Significant to consider in the interpretation of currently available studies, including healthy controls or controls with suspected sepsis, is the potential for small study/publication bias indicated here via Eggers linear regression analysis. A high degree of statistical heterogeneity is shown in combined, and subgroup analysis, except for studies of septic versus other ICU admitted neonates. Heterogeneity in these studies may be partially attributed to the differing diagnostic threshold for sepsis as well as differences in sample handling. Similar heterogeneity is seen across other sepsis biomarker studies, including CRP and procalcitonin [48, 49]. Sub-group analysis helps to reduce some of the heterogeneity seen in these studies and identify potential study design flaws such as inadequate comparators. The use of comparators with suspected sepsis or that are admitted to the ICU may represent a more clinically relevant approach. However, current studies lack precision, and acutely ill comparators may bring additional confounders, contributing to study heterogeneity. Attenuating this effect may require large multicenter prospective studies.
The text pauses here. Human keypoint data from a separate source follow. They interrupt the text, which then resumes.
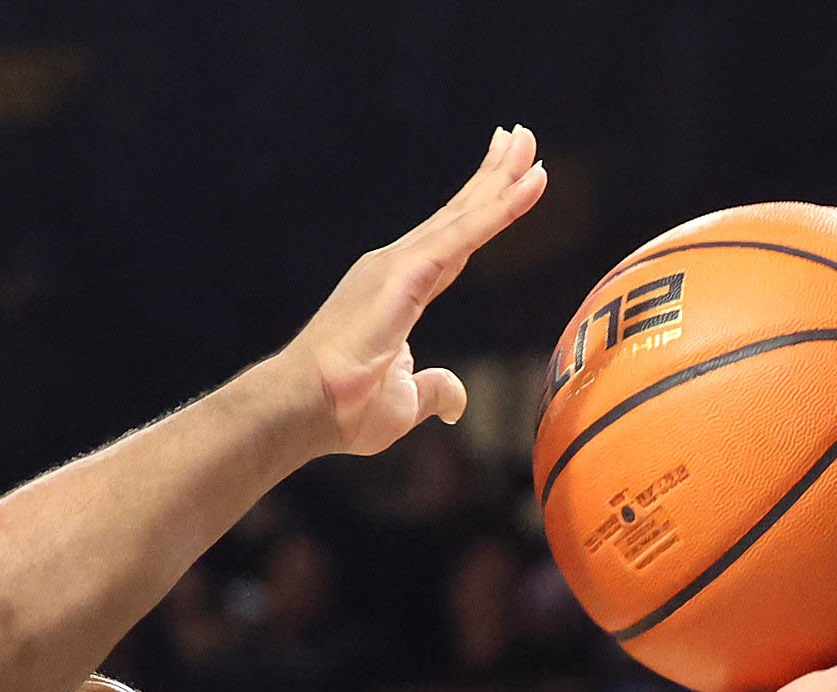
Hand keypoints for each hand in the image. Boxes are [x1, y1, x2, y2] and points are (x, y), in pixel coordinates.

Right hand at [281, 125, 547, 458]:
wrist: (304, 407)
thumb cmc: (341, 409)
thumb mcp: (404, 401)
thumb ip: (434, 391)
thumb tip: (455, 402)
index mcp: (398, 294)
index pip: (452, 245)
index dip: (480, 214)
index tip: (504, 181)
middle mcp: (396, 268)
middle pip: (458, 216)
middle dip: (492, 175)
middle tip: (521, 137)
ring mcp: (399, 264)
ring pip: (464, 214)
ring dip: (501, 176)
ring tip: (528, 142)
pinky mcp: (408, 271)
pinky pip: (467, 233)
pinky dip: (502, 206)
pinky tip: (532, 183)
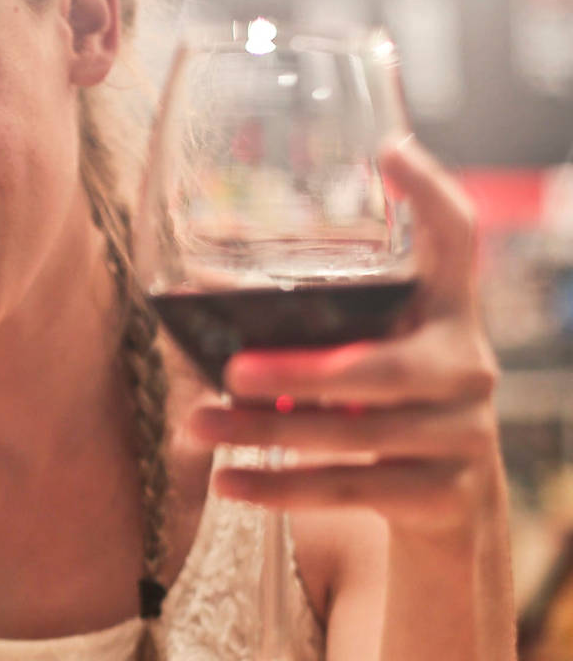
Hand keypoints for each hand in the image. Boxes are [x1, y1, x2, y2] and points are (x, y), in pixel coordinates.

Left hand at [186, 137, 502, 540]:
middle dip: (299, 372)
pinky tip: (228, 484)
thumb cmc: (382, 411)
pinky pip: (351, 489)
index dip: (431, 195)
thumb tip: (193, 290)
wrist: (450, 508)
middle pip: (380, 367)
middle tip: (231, 370)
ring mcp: (463, 433)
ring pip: (354, 435)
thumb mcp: (363, 362)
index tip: (390, 151)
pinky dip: (281, 488)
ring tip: (200, 427)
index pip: (458, 241)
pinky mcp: (445, 494)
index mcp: (447, 313)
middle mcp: (467, 366)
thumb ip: (311, 331)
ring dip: (267, 432)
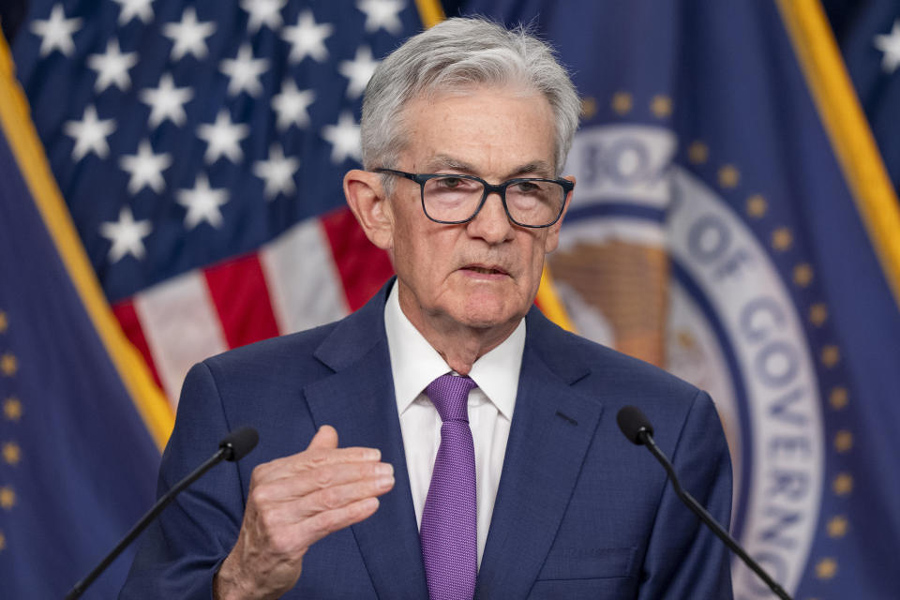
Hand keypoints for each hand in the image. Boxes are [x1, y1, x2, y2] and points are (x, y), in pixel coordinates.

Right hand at [213, 425, 393, 599]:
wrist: (250, 568)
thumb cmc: (273, 525)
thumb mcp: (284, 488)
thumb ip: (308, 460)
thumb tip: (328, 432)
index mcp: (268, 474)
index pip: (315, 459)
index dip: (349, 456)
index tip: (374, 456)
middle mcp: (268, 492)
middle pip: (324, 476)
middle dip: (361, 471)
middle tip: (386, 470)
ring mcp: (274, 517)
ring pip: (328, 497)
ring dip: (363, 489)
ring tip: (384, 484)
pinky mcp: (286, 540)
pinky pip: (327, 521)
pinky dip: (353, 512)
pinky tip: (370, 505)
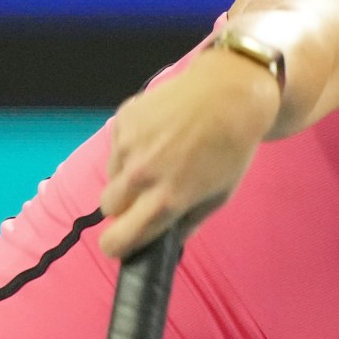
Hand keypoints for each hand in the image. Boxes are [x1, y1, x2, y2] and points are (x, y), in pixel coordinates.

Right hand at [96, 43, 281, 258]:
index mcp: (166, 200)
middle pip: (108, 208)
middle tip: (144, 195)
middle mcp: (141, 175)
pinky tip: (156, 135)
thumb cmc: (230, 149)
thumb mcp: (219, 196)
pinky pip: (116, 146)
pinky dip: (130, 147)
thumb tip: (166, 244)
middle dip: (123, 207)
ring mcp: (128, 145)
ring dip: (127, 174)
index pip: (118, 239)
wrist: (229, 93)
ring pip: (111, 175)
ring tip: (157, 157)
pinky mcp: (123, 119)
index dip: (117, 245)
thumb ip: (189, 224)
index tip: (121, 242)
A challenge to using hematological and acute phase markers for accurate diagnosis of sepsis is the variability of immune response in the context of comorbid conditions, gestational age, post-natal age, timing of sepsis onset, and the nature of infectious agents. Coupling this pathophysiologic variability with diagnostic and procedural differences in clinical practice make real-world use of any single biomarker challenging. While markers such as CRP and I/T ratio have been shown independently to have high sensitivities, these findings depend on timing from the onset of sepsis, either lacking accuracy early on or losing accuracy later in the course of sepsis [8, 50]. The findings in this review support the use of NLR to diagnose neonatal sepsis among the limitations of current biomarkers. The use of CRP and NLR as combined markers showed improved accuracy in a recent study on LOS [41]. More high-precision studies are needed to examine these markers with an emphasis on sensitivity and negative predictive value (NPV).

Conclusion

The results of our study support an association between NLR values and the development of sepsis among neonates. NLR represents a unique inflammatory marker whose elevation in neonatal sepsis implicates immune system imbalance in the pathogenesis of the disease. Further, our findings support NLR as a promising biomarker that can be readily integrated into clinical settings to aid in diagnosing neonatal sepsis. With the development of new biomarkers and therapeutic modalities, we can better prevent and treat neonatal sepsis to decrease long-term morbidity and mortality. The NLR, as an inflammatory biomarker, measures innate-adaptive immune system balance. As evidenced by our results, restoring balance to the innate and adaptive immune system may serve as attractive therapeutic target. Theoretically, a reduction in NLR values could be used to measure therapeutic efficacy, reflecting the restoration of balance within these systems.